Data extract ->
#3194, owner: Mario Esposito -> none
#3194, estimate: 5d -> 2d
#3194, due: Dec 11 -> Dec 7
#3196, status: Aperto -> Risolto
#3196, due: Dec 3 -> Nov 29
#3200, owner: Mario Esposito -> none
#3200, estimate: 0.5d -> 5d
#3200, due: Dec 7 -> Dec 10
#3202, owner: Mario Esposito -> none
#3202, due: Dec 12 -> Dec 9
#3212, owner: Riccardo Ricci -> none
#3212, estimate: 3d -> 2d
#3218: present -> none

What to do ->
The required result is an exact repetition of the lines from the one containing "#3200, owner: Mario Esposito -> none" through the last line of the data.

Output of the exercise ->
#3200, owner: Mario Esposito -> none
#3200, estimate: 0.5d -> 5d
#3200, due: Dec 7 -> Dec 10
#3202, owner: Mario Esposito -> none
#3202, due: Dec 12 -> Dec 9
#3212, owner: Riccardo Ricci -> none
#3212, estimate: 3d -> 2d
#3218: present -> none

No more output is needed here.